Science

Facebook is trying to fix a housing crisis it helped create

Facebook and other tech companies have contributed to the problem.

Jimmy Baikovicius/Flickr

Facebook announced this month that it will spend $1 billion to help alleviate California’s affordable housing crisis, and it’s a laudable thing for the company to do.

Except for one thing: Critics of Facebook in the Bay Area and beyond quickly countered that Facebook and other tech companies created this affordable housing crisis in Silicon Valley.

In 2011, Facebook announced it would be moving its headquarters in Silicon Valley from Palo Alto to Menlo Park. By the time the new headquarters finally opened in 2015, property values in Menlo Park had increased by more than $500,000. Home prices in nearby East Palo Alto, which is a historically black and Latin community, nearly doubled in that time.

Residents in Menlo Park claim that Facebook’s presence in the community has caused rent prices to jump drastically. Many people of color in the area have found themselves receiving eviction notices.

To address the problem it helped create, Facebook is partnering with the state of California to build up to 20,000 new housing units, and 1,500 of those units will be built on land it purchased for housing near its headquarters in Menlo Park, California.
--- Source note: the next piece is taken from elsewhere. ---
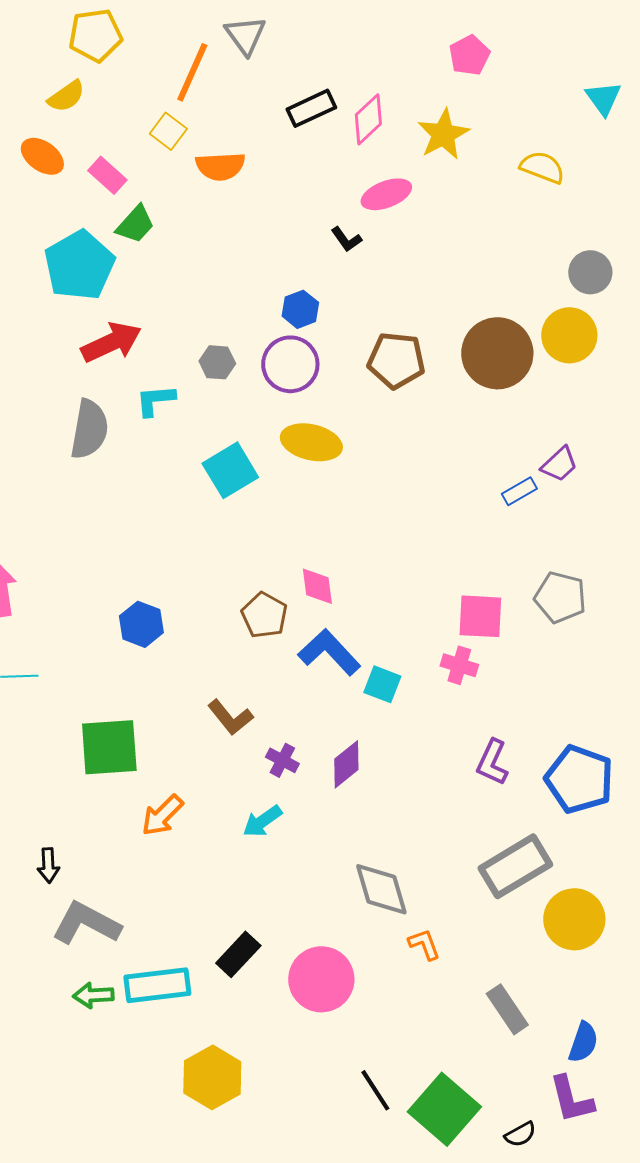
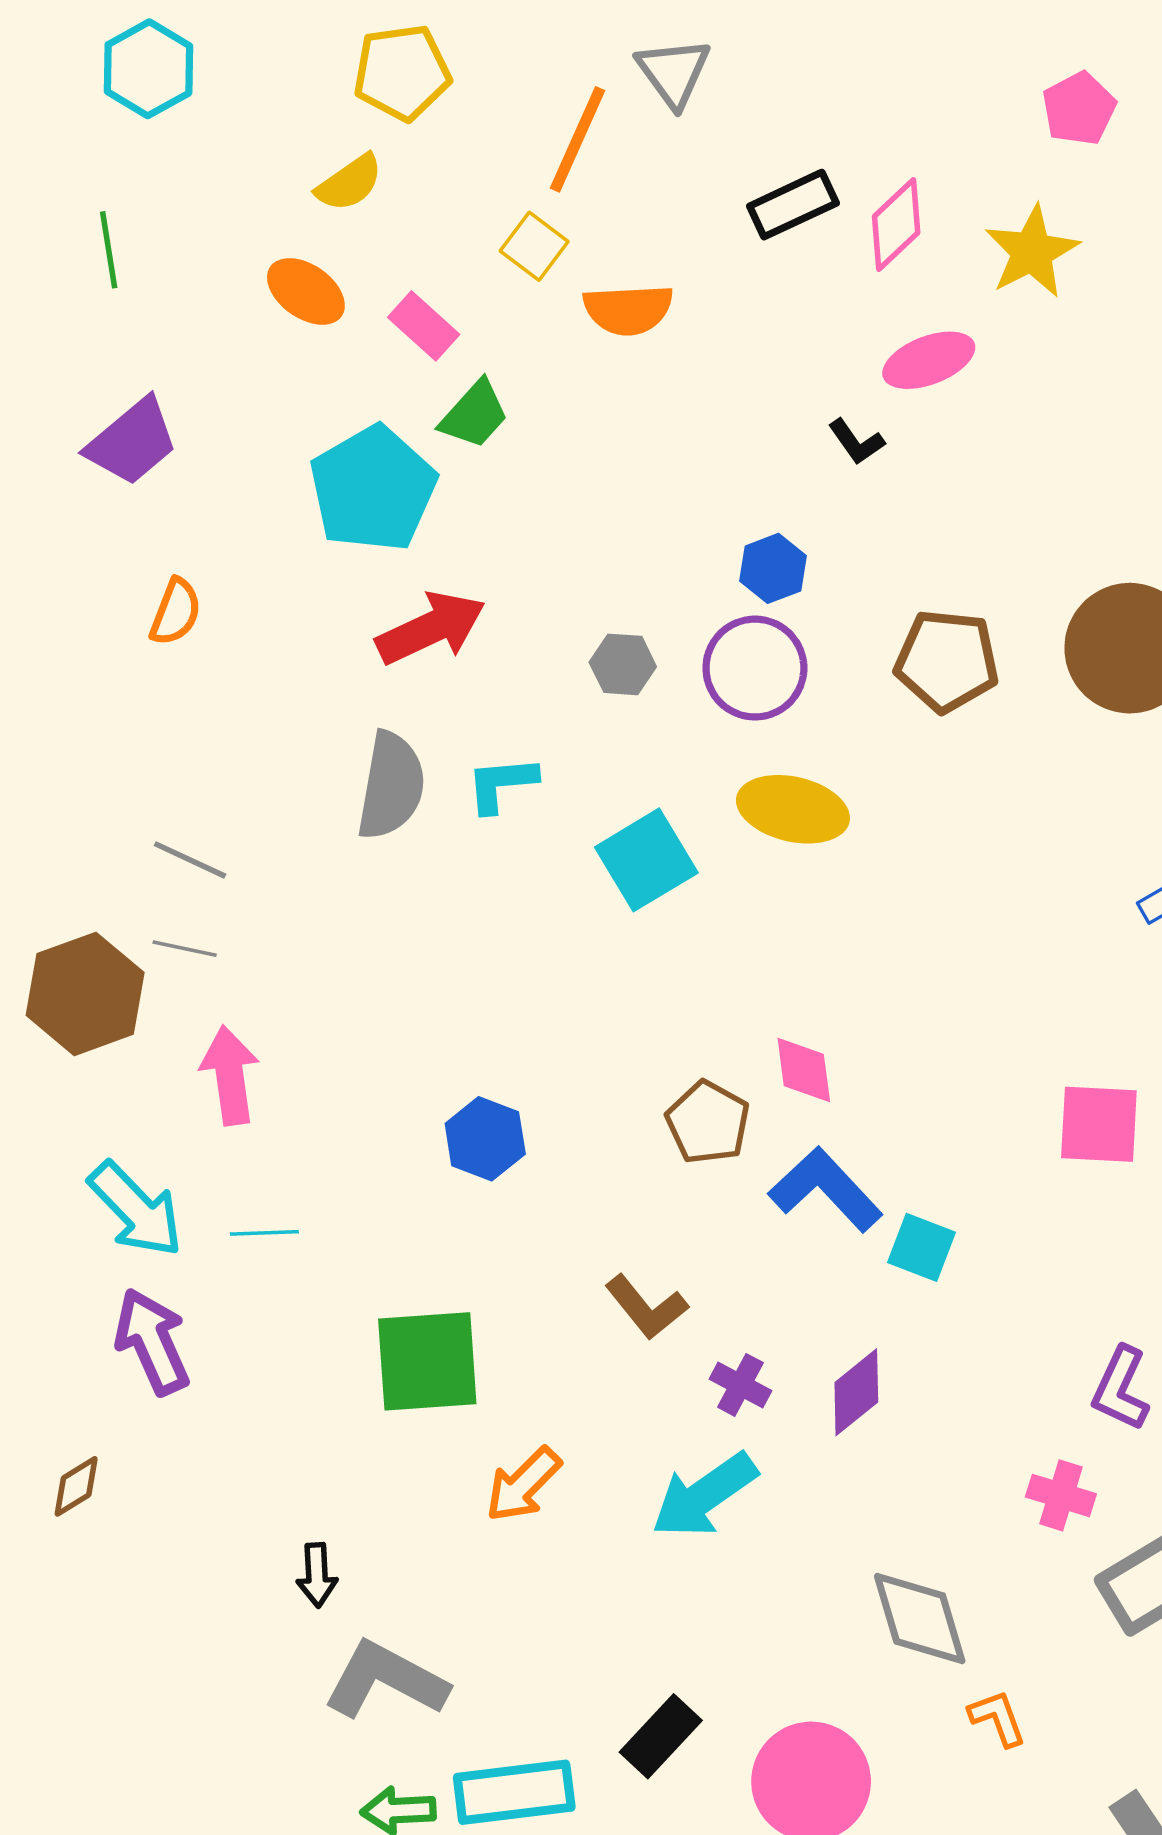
cyan L-shape: (155, 400) -> (501, 784), moved
pink cross: (459, 665) -> (1061, 1495), moved
cyan arrow: (262, 821) -> (704, 1495), size x1.5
Facebook certainly isn’t the only company in Silicon Valley that has caused housing prices to increase. Google pledged $1 billion to help address the housing crisis in the Bay Area earlier this year, and its presence in this region has also been problematic.

Home prices in Mountain View, where Google’s headquarters is located, more than doubled between 2007 and 2017. Wherever a Silicon Valley company is located, you see this kind of situation. The same can be said for tech companies located in Los Angeles.

Google campus in Mountain View, Calif.

Austin McKinley/Wikimedia

California governor and former San Francisco mayor Gavin Newsom offered a statement to Facebook about the donation, thanking the company for “stepping up” to solve the housing crisis. Newsom’s comments didn’t allude to the fact that the “cost crisis our state is facing” is due in part to tech companies blowing up the real estate market. Here’s that quote from Newsom:

“State government cannot solve housing affordability alone, we need others to join Facebook in stepping up – progress requires partnership with the private sector and philanthropy to change the status quo and address the cost crisis our state is facing. Public-private partnerships around excess land is an important component in moving us forward.”

"The housing market is simply not built to accommodate that growth

Gary Painter, a public-policy professor at the University of Southern California and the director of the Homelessness Policy Research Institute, tells Inverse that what happened in Silicon Valley was essentially this: A group of major companies moved into a relatively small area and significantly increased the demand for housing. Unfortunately, for various reasons, the community was not able to keep up with that demand in a way that would prevent a rise in housing costs. 

“People are going to want to live, if they can, as close to their jobs as possible,” Painter says. “There’s been robust growth, and the housing market is simply not built to accommodate that growth.”

Painter says because of the “desire for proximity to one’s job” communities that may have traditionally been occupied by people of color that are close to “job centers” often end up being filled with people from these tech companies. He says this often results in rent increases in those communities.

Venice, Calif., which is home to "Silicon Beach."

Sidvics/Wikimedia

It wouldn’t be fair or accurate to say that tech companies are entirely to blame for these problems. California lawmakers have failed to adequately address this issue in multiple ways.

Painter wrote a poignant op-ed for the Los Angeles Daily News about the regulatory failures that have contributed to the affordable housing crisis in August. He explains in the piece that antiquated regulations that were meant to prevent excessive growth in urban areas years ago are making housing issues worse today.

Although some of these regulations were enacted for good reasons, such as environmental protection or to prevent residential populations living in close proximity to dirty industries, government needs to reform planning processes that have been in place for decades, and that no longer efficiently serve California’s population from 50 years ago. This is a primary cause of the affordability crisis as we have simply not built the housing to accommodate our population growth.

Painter says there are sometimes cases when a developer wants to knock down an old two-story building and replace it with a five-story building, but these kinds of regulations can make that process prohibitively costly and time-consuming. He says it would be helpful if companies like Facebook would work to influence lawmakers to make creating new housing opportunities simpler.

Facebook CEO Mark Zuckerberg was grilled over the company’s advertising practices during an appearance before Congress on this month. As we’ve reported before, Facebook has apparently allowed companies target ads based on “ethnic affinity.”

While Facebook’s alleged record of allowing for racist real estate maneuvering is well-documented, at the local level, it’s taken a far more brute-force approach: Buying up the houses of people who lived there before they moved to the city.